On Sun, 21 Jul 2019 17:41:59 -0400
Alexander Motin <mav at FreeBSD.org> wrote:

> Hi,
> 
> I am not sure how the original description leads to conclusion that
> problem is related to parallel mounting.  From my point of view it
> sounds like a problem that root pool mounting happens based on name, not
> pool GUID that needs to be passed from the loader.  We have seen problem
> like that ourselves too when boot pool names collide.  So I doubt it is
> a new problem, just nobody got to fixing it yet.
> 
> On 20.07.2019 06:41, Eugene Grosbein wrote:
> > CC'ing Alexander Motin who comitted the change.
> > 
> > 20.07.2019 1:21, Garrett Wollman wrote:
> > 
> >> I recently upgraded several file servers from 11.2 to 11.3.  All of
> >> them boot from a ZFS pool called "tank" (the data is in a different
> >> pool).  In a couple of instances (which caused me to have to take a
> >> late-evening 140-mile drive to the remote data center where they are
> >> located), the servers crashed at the root mount phase.  In one case,
> >> it bailed out with error 5 (I believe that's [EIO]) to the usual
> >> mountroot prompt.  In the second case, the kernel panicked instead.
> >>
> >> The root cause (no pun intended) on both servers was a disk which was
> >> supplied by the vendor with a label on it that claimed to be part of
> >> the "tank" pool, and for some reason the 11.3 kernel was trying to
> >> mount that (faulted) pool rather than the real one.  The disks and
> >> pool configuration were unchanged from 11.2 (and probably 11.1 as
> >> well) so I am puzzled.
> >>
> >> Other than laboriously running "zpool labelclear -f /dev/somedisk" for
> >> every piece of media that comes into my hands, is there anything else
> >> I could have done to avoid this?
> > 
> > Both 11.3-RELEASE announcement and Release Notes mention this:
> > 
> >> The ZFS filesystem has been updated to implement parallel mounting.
> > 
> > I strongly suggest reading Release documentation in case of troubles
> > after upgrade, at least. Or better, read *before* updating.
> > 
> > I guess this parallelism created some race for your case.
> > 
> > Unfortunately, a way to fall back to sequential mounting seems undocumented.
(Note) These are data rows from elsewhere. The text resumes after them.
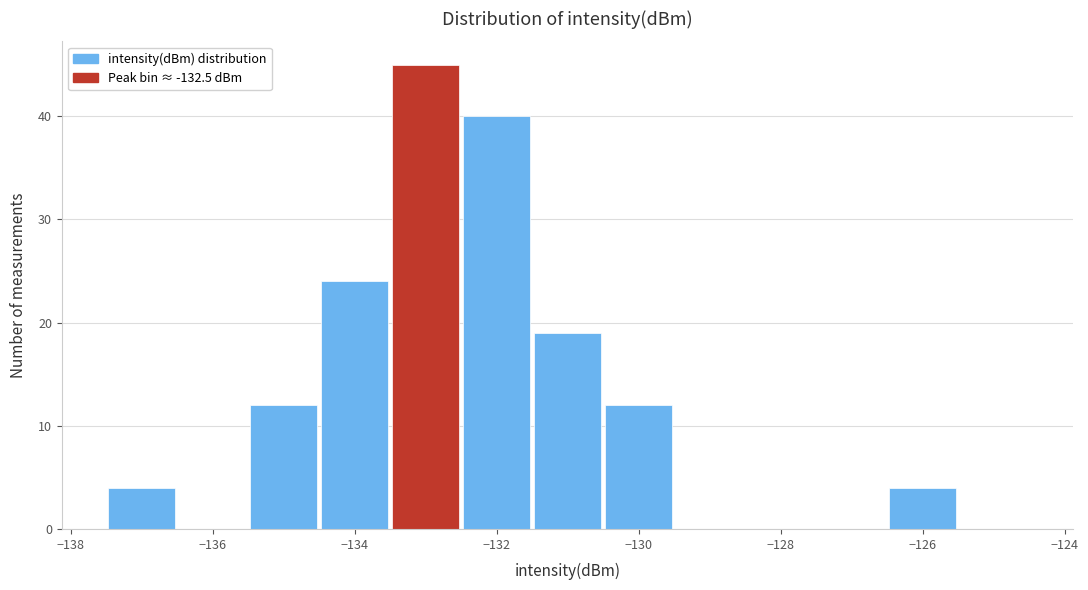

Reading left to right, transcribe this chart: for each bar, give the range it covers on the x-axis and its height. Neither the bar edges nor the heights are printed on the chart, so give them approximately, as read against the axes.

-137.5 to -136.5: 4
-136.5 to -135.5: 0
-135.5 to -134.5: 12
-134.5 to -133.5: 24
-133.5 to -132.5: 45
-132.5 to -131.5: 40
-131.5 to -130.5: 19
-130.5 to -129.5: 12
-129.5 to -128.5: 0
-128.5 to -127.5: 0
-127.5 to -126.5: 0
-126.5 to -125.5: 4
-125.5 to -124.5: 0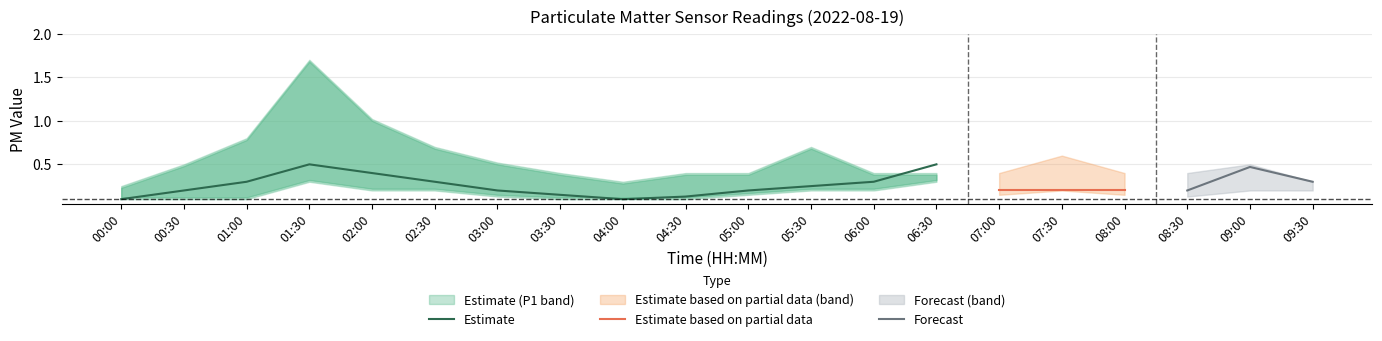

Where is P1 nearest to the value 0?

00:00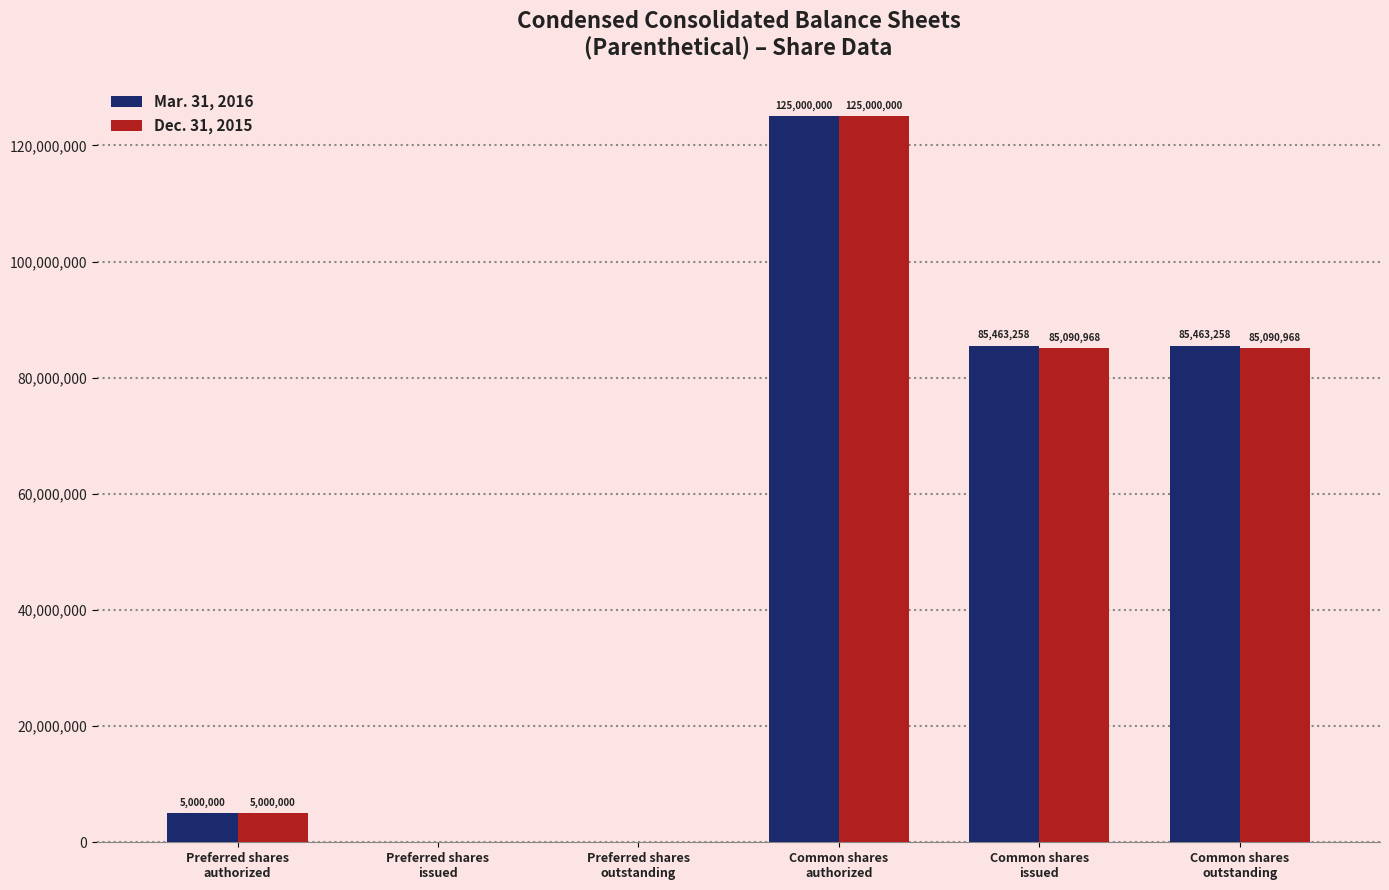

What is the average value of the Dec. 31, 2015 series?

50030323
> > libzfs checks for ZFS_SERIAL_MOUNT environment variable to exist having any value.
> > I'm not sure how you set it for mounting root, maybe it will use kenv,
> > so try adding to /boot/loader.conf:
> > 
> > ZFS_SERIAL_MOUNT=1
> > 
> > Alexander should have more knowledge on this.
> > 
> > And of course, attaching unrelated device having label conflicting
> > with root pool is asking for trouble. Re-label it ASAP.
> > 
> 
> -- 
> Alexander Motin
> _______________________________________________
> freebsd-stable at freebsd.org mailing list
> https://lists.freebsd.org/mailman/listinfo/freebsd-stable
> To unsubscribe, send any mail to "freebsd-stable-unsubscribe at freebsd.org"

-- 
Tomoaki AOKI    <junchoon at dec.sakura.ne.jp>